Posted by on 29 janvier 2014
couverture du livre originel de Crin-blanc

couverture du livre originel de Crin-blanc

Profitant récemment d’un court séjour dans le Vaucluse, j’ai saisi l’occasion d’aller (enfin) voir cette région française particulière qu’est la Camargue, située dans le delta du Rhône, entre les deux bras du fleuve et la mer Méditerranée.

Depuis l’enfance je rêvais un jour d’arpenter les marais, de côtoyer ces chevaux blancs, les flamands roses, sans oublier les taureaux ! Pour moi, l’idée de la Camargue correspondait aux images du livre tiré du tournage du film « Crin-blanc », de Albert Lamorisse (sorti en 1953) que j’ai lu et feuilleté des dizaines de fois, ainsi qu’à la tradition perpétuée par le travail du bétail et des gardians.

Parfois l’on idéalise certaines choses un peu trop… J’étais bien consciente que les troupeaux de chevaux sauvages n’existent plus, pourtant je voulais voir de mes propres yeux cette région dite sauvage, et ses chevaux en semi-liberté !

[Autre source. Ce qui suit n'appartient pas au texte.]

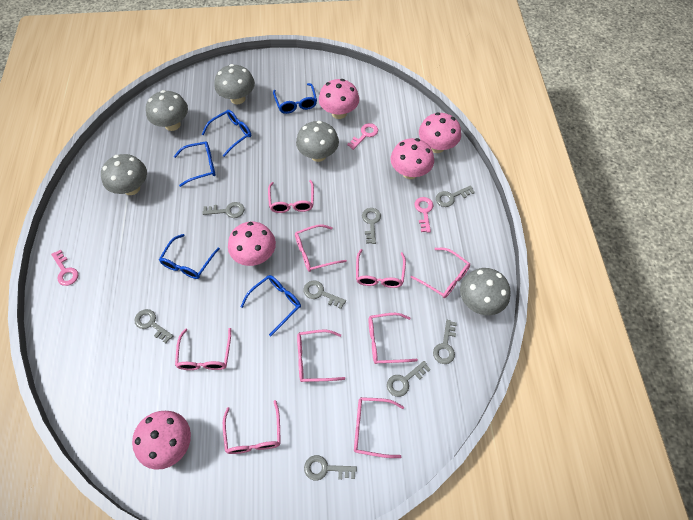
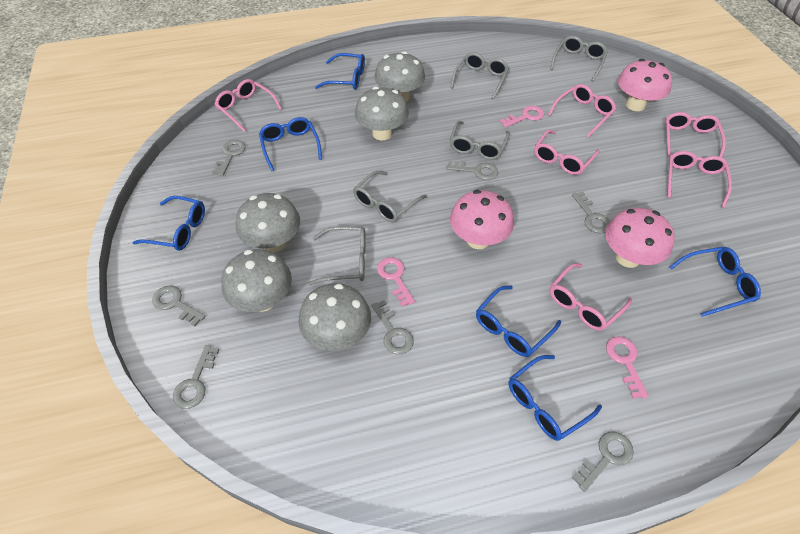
blue glasses: 5 -> 6
grey glasses: 0 -> 5
grey key: 8 -> 7
pink glasses: 9 -> 6
pink mushroom: 5 -> 3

Nous sommes en janvier 2014, nous arrivons par la route d’Arles, dans le parc naturel régional de Camargue. Ça sent l’endroit touristique à plein nez, dès le début… c’est souvent ainsi, lorsqu’il y a un potentiel économique à exploiter… En plein hiver, peu de chance de croiser les estivants en manque de sensations, j’espère donc voir la Camargue au naturel.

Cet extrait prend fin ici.